Everyone ignores Aunt Bobbie and stares at me like I’M the guilty one.

Shit, I AM the guilty one. I lied to these people, I stayed in their home and I ate their food. It wasn’t any big deal until I got to know them and now I feel like the biggest asshole on the planet.

“Are you a man dressed in women’s clothes?” Dumb-shit says with a grimace as he looks Aunt Bobbie up and down.

Everyone gasps and I pull one hand out of my pocket to pat Aunt Bobbie on the back.

“You look beautiful, darling.
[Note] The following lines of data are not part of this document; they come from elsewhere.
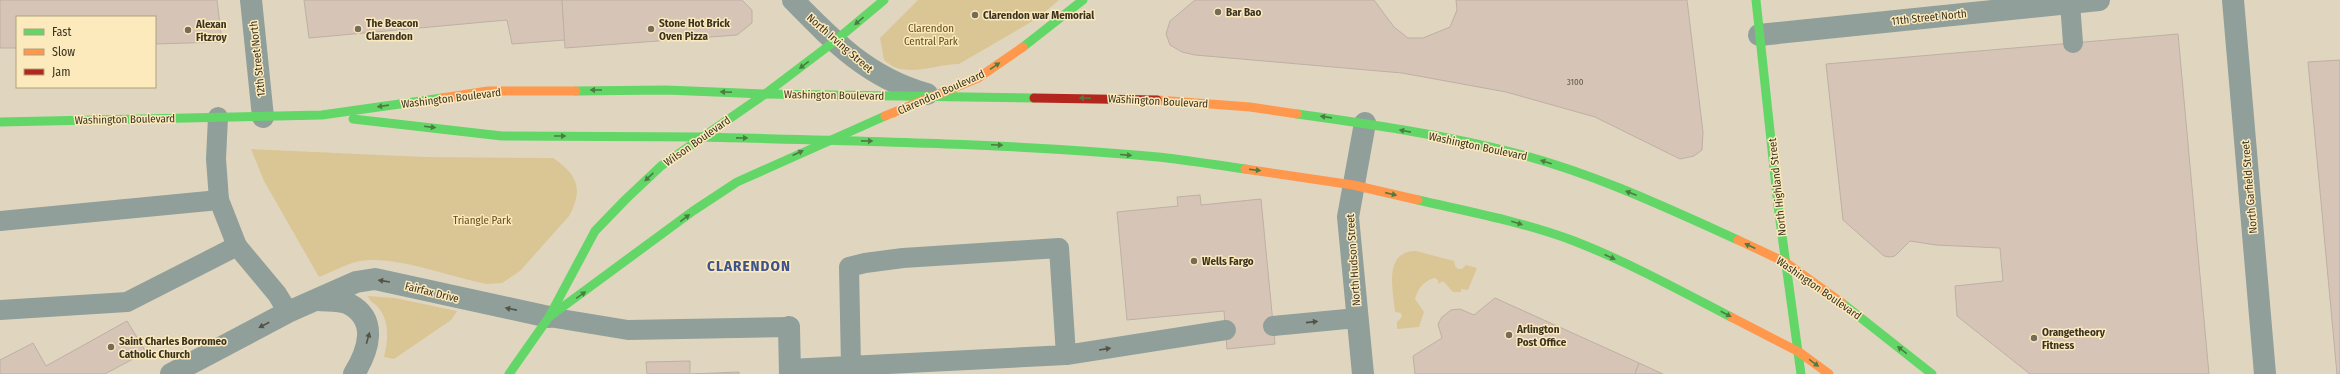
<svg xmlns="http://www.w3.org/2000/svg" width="2340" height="374" font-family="'Fira Sans Condensed',sans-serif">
  <rect width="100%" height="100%" fill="#e0d6bf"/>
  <!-- green -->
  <g fill="#dac694">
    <path d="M918,0H1059L1038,18L959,64C940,64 917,74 897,68C893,67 888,63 884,60L880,38Z"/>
    <path d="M251,149L424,157L553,158C577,174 584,189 569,216L520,271L502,283L487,284C450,277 395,255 360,261C346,264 332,272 319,277L264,181Z"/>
    <path d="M1416,251L1454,261L1455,266L1458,269H1462L1466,265L1477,268L1468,290L1461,289V292H1453L1443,281L1438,284V280L1434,278C1423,282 1418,288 1415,299L1424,312L1419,327L1397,329V322L1402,317L1401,313L1395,312C1393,290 1383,251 1416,251Z"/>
    <path d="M368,296L395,298L457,311L451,320L394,359L384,357C388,341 390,321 378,307C374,302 370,303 368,296Z"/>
  </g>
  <!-- building -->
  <g fill="#d6c4b7" stroke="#bdb0a4">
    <path d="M0,0H217L222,42L155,44V17H17V48H0Z"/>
    <path d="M304,0H562L565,40L512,44L507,20L309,38Z"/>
    <path d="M562,0H742L752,10V23L737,35L565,48Z"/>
    <path d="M1195,0H1374L1394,27L1408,38H1423L1450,27L1457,10L1456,0H1687L1703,132L1702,150L1694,156L1680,159L1595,117L1506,92L1402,73L1195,55L1182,52L1170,45L1166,34L1170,21Z"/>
    <path d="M2178,34L2209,374H2030L1957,316L1955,286L2003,281L2000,248L1936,245L1910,241L1895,256L1890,257L1884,256L1843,220L1826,64Z"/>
    <path d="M2340,60V374H2337L2308,62Z"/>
    <path d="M1200,195L1201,205L1261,199L1275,344L1227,349L1224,311L1127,320L1117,212L1178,206L1177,197Z"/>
    <path d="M1495,298L1639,363L1635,374H1415L1413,356L1442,338L1438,324L1442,317L1451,310L1460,309L1474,315Z"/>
    <path d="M127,321L146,352L105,374H0V360L33,343L46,366Z"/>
    <path d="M690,361V374H647L646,362Z"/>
    <path d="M1639,363L1663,374H1635Z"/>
    <path d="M739,372V374H691Z"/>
  </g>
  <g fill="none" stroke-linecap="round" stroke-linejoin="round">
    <!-- lane -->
    <g stroke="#909f9a" stroke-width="20">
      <path d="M2070,3L2073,43"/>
      <path d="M219,200L237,246"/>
      <path d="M0,221L219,200L216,159L218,117"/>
      <path d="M0,310L127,302L237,246L277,294L288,312"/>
      <path d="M549,317L628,330L789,327"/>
      <path d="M1273,326L1357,318"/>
      <path d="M1066,355L1226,330"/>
      <path d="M790,369L829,367L1066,355L1059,248L903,258L865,263L849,267L851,366"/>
    </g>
    <!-- street -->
    <g stroke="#909f9a" stroke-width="22">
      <path d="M251,0L263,117"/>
      <path d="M793,0C834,42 869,78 927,94"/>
      <path d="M2233,0L2265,374"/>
      <path d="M1759,35L2099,0"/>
      <path d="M318,300C327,301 341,300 349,304C379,320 368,351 354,374"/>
      <path d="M789,327L790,374"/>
      <path d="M171,374L288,312L356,282L375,279L549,317"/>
      <path d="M1363,374L1348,217L1365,123"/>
    </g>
    <!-- fast -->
    <g stroke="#63d668" stroke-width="9">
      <path d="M1756,0L1778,206L1801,374"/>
      <path d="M1023,47L1083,0"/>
      <path d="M576,91L666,90L765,94"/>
      <path d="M765,94L1034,98"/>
      <path d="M1297,114C1370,124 1444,135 1515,153C1593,173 1665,207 1738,240"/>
      <path d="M353,119L502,136L703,137"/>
      <path d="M0,122L322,115L442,98"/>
      <path d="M703,137C855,141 1007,143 1158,157C1187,160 1216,165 1245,169"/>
      <path d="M1418,200C1470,212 1524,222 1574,241C1628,262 1679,290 1731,317"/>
      <path d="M1842,303L1932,374"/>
      <path d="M549,317L693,211L737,182L885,116"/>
      <path d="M509,374L549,317L595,231L626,199L661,166L765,94L835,41L884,0"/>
    </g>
    <!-- slow -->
    <g stroke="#ff974d" stroke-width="9">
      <path d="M442,98L488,91H576"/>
      <path d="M1157,100L1250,107L1297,114"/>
      <path d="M885,116L978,78L1023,47"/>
      <path d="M1245,169L1353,185L1418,200"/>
      <path d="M1738,240L1785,262L1842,303"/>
      <path d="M1731,317L1799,352L1829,374"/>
    </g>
    <!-- jam -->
    <path stroke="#b3261e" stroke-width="9" d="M1034,98L1157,100"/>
  </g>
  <!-- one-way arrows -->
  <defs><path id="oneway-solid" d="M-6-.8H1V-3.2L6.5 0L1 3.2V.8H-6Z"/></defs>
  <g fill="#4c7c41">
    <use href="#oneway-solid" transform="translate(859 21) rotate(140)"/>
    <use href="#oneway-solid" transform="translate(804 65) rotate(143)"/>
    <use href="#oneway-solid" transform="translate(995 66) rotate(-34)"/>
    <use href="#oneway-solid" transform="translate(596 90) rotate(180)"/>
    <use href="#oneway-solid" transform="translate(726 92) rotate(-178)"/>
    <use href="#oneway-solid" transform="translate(1085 98) rotate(-179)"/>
    <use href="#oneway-solid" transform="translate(383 106) rotate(172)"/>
    <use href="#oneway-solid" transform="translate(1326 117) rotate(-172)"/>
    <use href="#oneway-solid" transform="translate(430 127) rotate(7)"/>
    <use href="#oneway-solid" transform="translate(1405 131) rotate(-169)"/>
    <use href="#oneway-solid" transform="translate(560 136)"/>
    <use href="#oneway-solid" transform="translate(742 138) rotate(1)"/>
    <use href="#oneway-solid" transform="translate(867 141) rotate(1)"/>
    <use href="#oneway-solid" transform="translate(997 145) rotate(3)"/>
    <use href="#oneway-solid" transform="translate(798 153) rotate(-24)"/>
    <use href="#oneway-solid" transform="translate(1126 155) rotate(5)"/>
    <use href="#oneway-solid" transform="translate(1546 162) rotate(-163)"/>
    <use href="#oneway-solid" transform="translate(1255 170) rotate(7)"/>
    <use href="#oneway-solid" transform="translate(649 177) rotate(137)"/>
    <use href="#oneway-solid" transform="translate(1631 193) rotate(-159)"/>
    <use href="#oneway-solid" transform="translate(1391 194) rotate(13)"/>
    <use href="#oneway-solid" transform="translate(685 218) rotate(-37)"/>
    <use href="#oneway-solid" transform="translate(1517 223) rotate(17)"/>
    <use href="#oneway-solid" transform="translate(1750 246) rotate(-155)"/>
    <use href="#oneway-solid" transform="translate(1610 257) rotate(24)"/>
    <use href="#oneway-solid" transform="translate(581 295) rotate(-35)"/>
    <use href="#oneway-solid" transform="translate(1726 314) rotate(28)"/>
    <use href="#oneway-solid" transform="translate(1902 350) rotate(-142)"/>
    <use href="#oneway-solid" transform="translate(1814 363) rotate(36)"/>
  </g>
  <g fill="#545345">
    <use href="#oneway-solid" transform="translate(384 281) rotate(-171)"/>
    <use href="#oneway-solid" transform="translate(511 309) rotate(-169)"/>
    <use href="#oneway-solid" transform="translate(1312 322) rotate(-6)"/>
    <use href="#oneway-solid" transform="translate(264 325) rotate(152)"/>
    <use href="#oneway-solid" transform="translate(368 338) rotate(-74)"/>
    <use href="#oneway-solid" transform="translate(1105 349) rotate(-9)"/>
  </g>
  <!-- markers -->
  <g fill="#746c58" stroke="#fceabd" stroke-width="1.5">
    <circle cx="1218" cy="12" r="4"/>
    <circle cx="975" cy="15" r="4"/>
    <circle cx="358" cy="29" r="4"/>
    <circle cx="651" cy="29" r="4"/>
    <circle cx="188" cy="30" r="4"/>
    <circle cx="1194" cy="261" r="4"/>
    <circle cx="1509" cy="335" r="4"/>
    <circle cx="2034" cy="338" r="4"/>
    <circle cx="111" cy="347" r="4"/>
  </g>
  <g text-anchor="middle" stroke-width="3" stroke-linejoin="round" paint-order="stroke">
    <!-- number labels -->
    <g font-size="9" fill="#645a49">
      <text x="1575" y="85">3100</text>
    </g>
    <!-- poi labels -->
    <g font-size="11" font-weight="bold" fill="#3a3321" stroke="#fceabd" text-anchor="start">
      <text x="1226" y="16">Bar Bao</text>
      <text x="983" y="19">Clarendon war Memorial</text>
      <text x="366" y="27">The Beacon<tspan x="366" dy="13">Clarendon</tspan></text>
      <text x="659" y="27">Stone Hot Brick<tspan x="659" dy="13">Oven Pizza</tspan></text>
      <text x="196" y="28">Alexan<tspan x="196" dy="13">Fitzroy</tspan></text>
      <text x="1202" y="265">Wells Fargo</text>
      <text x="1517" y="333">Arlington<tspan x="1517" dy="13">Post Office</tspan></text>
      <text x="2042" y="336">Orangetheory<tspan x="2042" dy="13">Fitness</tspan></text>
      <text x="119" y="345">Saint Charles Borromeo<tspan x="119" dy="13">Catholic Church</tspan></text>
    </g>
    <!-- street labels -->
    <g font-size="11" fill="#3a3321" stroke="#fceabd">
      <text transform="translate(1929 17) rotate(-6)" y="4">11th Street North</text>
      <text transform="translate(840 43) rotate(41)" y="4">North Irving Street</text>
      <text transform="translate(257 59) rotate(-96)" y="4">12th Street North</text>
      <text transform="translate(941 92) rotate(-24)" y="4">Clarendon Boulevard</text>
      <text transform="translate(834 95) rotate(1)" y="4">Washington Boulevard</text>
      <text transform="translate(451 98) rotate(-7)" y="4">Washington Boulevard</text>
      <text transform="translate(1158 101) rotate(3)" y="4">Washington Boulevard</text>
      <text transform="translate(125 119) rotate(-1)" y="4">Washington Boulevard</text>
      <text transform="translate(697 141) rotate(-35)" y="4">Wilson Boulevard</text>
      <text transform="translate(1478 146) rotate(12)" y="4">Washington Boulevard</text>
      <text transform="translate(1777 187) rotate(-96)" y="4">North Highland Street</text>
      <text transform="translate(2249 187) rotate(-95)" y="4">North Garfield Street</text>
      <text transform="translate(1353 260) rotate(-94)" y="4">North Hudson Street</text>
      <text transform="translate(1819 288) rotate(35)" y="4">Washington Boulevard</text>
      <text transform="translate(432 292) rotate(14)" y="4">Fairfax Drive</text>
    </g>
    <!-- park labels -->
    <g font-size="11" fill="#604d19" stroke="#fceabd">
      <text x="931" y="32">Clarendon<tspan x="931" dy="13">Central Park</tspan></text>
      <text x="482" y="224">Triangle Park</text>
    </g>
    <!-- district labels -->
    <g font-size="15" font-weight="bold" letter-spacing="1" fill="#3e528d" stroke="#fceabd">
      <text x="749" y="271">CLARENDON</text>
    </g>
  </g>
  <!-- legend -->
  <rect x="16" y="16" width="140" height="72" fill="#fceabd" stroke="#aea17f"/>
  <rect x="24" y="29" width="20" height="6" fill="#63d668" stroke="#aea17f"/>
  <text x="52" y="36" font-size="12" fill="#3a3321">Fast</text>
  <rect x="24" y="49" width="20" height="6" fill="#ff974d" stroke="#aea17f"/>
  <text x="52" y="56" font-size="12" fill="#3a3321">Slow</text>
  <rect x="24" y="69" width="20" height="6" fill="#b3261e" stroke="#aea17f"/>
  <text x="52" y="76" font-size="12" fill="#3a3321">Jam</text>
</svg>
That blue sweater really brings out your eyes,” I tell her, trying to calm her down before she starts crying.

“Thank you,” she replies with a smile. “Can I rip his dick off now?”

Dumb-shit gasps and takes a step back on the porch.

That’s right, keep stepping back until you’re back in Seattle and far, far away from here you undeserving piece of shit.

“I think I should shoot him in the balls. What do you think, Sam?” Nicholas asks.